Iran has categorically rejected the US Navy’s claims that the country was trying to smuggle 70 tons of a missile fuel component hidden among bags of fertilizer aboard a ship bound for crisis-stricken Yemen.
In a statement on Thursday, the Permanent Mission of the Islamic Republic of Iran to the United Nations in New York dismissed the allegations as baseless, saying Tehran stands fully committed to the United Nations Security Council Resolution 2216, which imposes an arms embargo on Yemen.
Iran “has not taken any action against the resolution, and is actively cooperating with the sanctions committee formed to oversee the arms embargo,” said the statement, adding that none of the accusations leveled against Iran about arms smuggling to Yemen have been substantiated.
The diplomatic mission further said that “Iran is doing its utmost to restore the truce agreement, and facilitate dialogue among Yemeni groups as soon as possible in order to establish peace and stability in Yemen.”
The US Navy claimed on Tuesday that Coast Guard ship USCGC John Scheuerman and guided-missile destroyer USS The Sullivans stopped a traditional wooden sailing vessel, known as a dhow, in the Sea of Oman on November 8.
It claimed that sailors discovered bags of ammonium perchlorate hidden inside what initially appeared to be a shipment of 100 tons of urea.
The forces further alleged that the amount of ammonium perchlorate discovered could fuel more than a dozen medium-range ballistic missiles that fighters for the popular Ansarullah resistance movement have used to target facilities inside Saudi Arabia and the United Arab Emirates (UAE) in retaliatory strikes.
Earlier this month, the head of Yemen’s Supreme Political Council hit out at US Special Envoy for Yemen Tim Lenderking for scuttling efforts to extend a UN-brokered truce, describing the situation in his country as a time bomb.
“We are in a no-peace, no-war state. While we had reached a good level of understanding during previous rounds of talks, the American envoy’s trip to the region thwarted those efforts,” Yemen’s official Saba news agency quoted Mahdi al-Mashat as saying in Sana’a on November 7.
“While the US envoy pretends to be a peace dove, he is rather an ill-omened owl,” al-Mashat said, referring to Lenderking’s journey to the region starting on October 11 to purportedly support the UN-led negotiations to extend the truce in Yemen.
Citing the US envoy’s “malicious role” in the failure of the peace talks, Mashat said “some aggressor countries” which benefit from the war in Yemen are pushing the country toward a “political and military explosion.”

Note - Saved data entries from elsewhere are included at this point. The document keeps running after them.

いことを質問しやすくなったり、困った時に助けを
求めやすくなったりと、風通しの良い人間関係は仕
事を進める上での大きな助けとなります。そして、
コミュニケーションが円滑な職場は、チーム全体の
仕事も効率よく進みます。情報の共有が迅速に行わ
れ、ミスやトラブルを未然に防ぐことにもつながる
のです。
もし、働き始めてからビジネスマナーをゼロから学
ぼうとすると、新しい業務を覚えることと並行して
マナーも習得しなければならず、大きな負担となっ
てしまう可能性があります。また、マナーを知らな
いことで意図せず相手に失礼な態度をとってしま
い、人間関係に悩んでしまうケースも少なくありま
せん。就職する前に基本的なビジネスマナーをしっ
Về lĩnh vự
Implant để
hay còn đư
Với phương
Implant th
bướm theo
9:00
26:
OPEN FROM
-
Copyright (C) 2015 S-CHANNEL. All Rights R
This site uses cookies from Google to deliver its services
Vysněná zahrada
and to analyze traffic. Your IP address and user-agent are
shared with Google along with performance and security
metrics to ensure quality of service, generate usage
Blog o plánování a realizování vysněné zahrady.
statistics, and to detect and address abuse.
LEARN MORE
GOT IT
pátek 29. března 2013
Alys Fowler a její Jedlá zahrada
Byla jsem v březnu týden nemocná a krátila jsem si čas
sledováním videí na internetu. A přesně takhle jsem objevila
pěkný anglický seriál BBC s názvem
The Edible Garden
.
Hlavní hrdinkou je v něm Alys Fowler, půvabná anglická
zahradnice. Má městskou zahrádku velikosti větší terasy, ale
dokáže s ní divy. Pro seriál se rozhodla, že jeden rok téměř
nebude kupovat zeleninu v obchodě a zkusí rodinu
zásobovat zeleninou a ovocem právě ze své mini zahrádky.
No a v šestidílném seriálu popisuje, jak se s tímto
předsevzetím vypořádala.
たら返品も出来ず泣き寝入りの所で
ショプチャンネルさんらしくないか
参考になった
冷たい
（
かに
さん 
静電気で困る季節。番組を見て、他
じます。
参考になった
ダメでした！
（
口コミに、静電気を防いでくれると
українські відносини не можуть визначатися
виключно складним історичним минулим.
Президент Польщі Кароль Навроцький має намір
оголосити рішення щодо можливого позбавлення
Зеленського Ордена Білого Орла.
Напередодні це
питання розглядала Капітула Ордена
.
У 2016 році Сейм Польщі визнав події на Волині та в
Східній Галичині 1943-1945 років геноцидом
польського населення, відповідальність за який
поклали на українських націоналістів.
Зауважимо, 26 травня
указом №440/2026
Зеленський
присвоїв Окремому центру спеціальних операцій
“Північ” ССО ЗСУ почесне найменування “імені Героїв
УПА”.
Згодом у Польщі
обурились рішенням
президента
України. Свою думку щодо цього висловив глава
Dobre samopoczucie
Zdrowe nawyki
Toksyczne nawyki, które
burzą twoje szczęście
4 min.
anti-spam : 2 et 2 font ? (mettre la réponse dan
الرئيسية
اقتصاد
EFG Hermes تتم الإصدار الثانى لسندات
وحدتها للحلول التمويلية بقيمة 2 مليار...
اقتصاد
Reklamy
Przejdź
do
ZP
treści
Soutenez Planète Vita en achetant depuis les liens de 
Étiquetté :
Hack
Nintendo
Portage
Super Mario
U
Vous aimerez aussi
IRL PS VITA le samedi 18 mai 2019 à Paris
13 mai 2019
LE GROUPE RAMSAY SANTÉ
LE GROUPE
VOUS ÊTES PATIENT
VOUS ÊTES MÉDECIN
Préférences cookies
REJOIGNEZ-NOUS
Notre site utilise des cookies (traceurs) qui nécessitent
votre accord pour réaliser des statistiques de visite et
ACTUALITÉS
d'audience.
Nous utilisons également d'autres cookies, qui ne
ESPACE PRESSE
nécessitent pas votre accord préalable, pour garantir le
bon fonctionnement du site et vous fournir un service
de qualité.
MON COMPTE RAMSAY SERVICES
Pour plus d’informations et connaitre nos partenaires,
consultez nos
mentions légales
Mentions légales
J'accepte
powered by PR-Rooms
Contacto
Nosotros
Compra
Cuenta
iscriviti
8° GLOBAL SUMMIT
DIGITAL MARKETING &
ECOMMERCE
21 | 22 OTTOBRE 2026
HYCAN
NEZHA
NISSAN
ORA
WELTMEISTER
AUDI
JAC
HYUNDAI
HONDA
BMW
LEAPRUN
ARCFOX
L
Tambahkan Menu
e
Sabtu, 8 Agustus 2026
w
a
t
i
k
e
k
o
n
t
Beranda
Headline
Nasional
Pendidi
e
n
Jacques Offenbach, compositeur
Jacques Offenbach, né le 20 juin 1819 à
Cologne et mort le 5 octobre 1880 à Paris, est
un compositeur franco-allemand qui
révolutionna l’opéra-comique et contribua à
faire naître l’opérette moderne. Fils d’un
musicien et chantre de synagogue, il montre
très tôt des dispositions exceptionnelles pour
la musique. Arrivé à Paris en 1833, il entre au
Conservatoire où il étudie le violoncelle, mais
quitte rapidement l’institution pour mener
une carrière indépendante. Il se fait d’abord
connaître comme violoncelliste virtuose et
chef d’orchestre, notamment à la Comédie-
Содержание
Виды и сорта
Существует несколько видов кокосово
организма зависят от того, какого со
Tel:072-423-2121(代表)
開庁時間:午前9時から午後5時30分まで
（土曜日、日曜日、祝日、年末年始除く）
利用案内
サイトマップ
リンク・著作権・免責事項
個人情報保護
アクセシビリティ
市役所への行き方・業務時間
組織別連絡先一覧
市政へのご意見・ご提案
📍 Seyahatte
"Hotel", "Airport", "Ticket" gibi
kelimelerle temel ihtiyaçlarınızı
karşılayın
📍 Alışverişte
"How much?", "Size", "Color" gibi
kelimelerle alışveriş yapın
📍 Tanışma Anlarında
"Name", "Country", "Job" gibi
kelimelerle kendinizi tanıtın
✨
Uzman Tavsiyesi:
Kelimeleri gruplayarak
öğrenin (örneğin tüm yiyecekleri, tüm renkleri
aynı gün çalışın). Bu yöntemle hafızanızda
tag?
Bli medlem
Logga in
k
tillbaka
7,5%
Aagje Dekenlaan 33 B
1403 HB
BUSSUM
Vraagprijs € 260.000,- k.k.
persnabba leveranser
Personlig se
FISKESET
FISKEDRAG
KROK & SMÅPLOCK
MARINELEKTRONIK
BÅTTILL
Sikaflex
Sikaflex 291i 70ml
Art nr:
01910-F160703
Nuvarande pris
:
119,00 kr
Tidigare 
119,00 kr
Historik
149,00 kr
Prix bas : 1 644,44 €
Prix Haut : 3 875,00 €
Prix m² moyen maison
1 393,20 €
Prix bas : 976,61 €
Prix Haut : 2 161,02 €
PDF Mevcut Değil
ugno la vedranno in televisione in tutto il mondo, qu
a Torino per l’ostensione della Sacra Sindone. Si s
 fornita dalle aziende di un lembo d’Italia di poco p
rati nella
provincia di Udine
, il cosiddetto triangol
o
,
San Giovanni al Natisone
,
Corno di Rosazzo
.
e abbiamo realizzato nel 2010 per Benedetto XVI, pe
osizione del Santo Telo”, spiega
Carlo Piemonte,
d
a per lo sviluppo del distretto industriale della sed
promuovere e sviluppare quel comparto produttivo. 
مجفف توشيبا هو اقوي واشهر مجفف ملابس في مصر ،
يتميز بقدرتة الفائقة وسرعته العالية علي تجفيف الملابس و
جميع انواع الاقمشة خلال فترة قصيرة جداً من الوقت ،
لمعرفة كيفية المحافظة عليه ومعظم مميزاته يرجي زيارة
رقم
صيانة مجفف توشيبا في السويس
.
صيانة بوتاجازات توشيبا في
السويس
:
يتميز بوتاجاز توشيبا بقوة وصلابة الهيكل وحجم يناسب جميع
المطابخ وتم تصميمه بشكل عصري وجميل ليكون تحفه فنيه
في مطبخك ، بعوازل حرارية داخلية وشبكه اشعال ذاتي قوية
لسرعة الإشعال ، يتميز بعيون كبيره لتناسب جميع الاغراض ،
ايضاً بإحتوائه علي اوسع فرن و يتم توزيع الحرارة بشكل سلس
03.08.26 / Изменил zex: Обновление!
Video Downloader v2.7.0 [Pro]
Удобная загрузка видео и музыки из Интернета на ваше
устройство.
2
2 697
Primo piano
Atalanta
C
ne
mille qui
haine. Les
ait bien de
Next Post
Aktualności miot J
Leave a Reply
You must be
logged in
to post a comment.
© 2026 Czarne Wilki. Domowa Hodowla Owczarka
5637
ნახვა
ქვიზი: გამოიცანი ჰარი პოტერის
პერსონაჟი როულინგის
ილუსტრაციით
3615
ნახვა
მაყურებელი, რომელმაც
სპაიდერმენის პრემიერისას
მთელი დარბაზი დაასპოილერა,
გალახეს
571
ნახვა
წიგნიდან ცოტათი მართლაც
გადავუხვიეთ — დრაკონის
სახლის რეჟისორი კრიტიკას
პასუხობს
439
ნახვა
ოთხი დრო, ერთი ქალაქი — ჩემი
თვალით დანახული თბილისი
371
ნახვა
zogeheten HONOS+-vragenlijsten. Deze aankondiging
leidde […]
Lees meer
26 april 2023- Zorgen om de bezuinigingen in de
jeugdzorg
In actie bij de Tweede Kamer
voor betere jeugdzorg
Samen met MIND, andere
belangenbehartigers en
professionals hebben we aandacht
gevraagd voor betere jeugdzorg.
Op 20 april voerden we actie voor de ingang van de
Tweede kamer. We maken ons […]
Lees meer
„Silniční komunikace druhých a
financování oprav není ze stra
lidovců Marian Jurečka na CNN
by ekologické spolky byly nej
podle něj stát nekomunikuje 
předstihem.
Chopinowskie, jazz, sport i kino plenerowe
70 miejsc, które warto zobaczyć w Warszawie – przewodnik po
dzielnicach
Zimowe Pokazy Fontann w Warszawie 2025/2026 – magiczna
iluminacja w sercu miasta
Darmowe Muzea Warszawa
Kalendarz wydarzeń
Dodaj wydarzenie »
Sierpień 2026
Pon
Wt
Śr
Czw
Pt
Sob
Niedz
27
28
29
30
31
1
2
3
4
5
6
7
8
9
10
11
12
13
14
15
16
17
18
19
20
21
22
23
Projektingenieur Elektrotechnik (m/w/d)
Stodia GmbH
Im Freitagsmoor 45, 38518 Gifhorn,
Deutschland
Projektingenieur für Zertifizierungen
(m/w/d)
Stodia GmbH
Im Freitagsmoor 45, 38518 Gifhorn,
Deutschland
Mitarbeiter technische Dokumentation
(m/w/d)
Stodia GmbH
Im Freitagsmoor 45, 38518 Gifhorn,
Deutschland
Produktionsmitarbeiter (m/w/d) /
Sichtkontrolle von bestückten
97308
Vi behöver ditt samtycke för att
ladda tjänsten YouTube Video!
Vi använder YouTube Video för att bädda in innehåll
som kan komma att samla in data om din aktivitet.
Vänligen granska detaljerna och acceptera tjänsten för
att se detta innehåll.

Saudi Arabia launched the devastating war on Yemen in March 2015 in collaboration with its Arab allies and with arms and logistics support from the US and other Western states.
The objective was to reinstall the Riyadh-friendly regime of Abd Rabbuh Mansour Hadi and crush the Ansarullah resistance movement, which has been running state affairs in the absence of a functional government in Yemen.
While the Saudi-led coalition has failed to meet any of its objectives, the war has killed hundreds of thousands of Yemenis and spawned the world’s worst humanitarian crisis.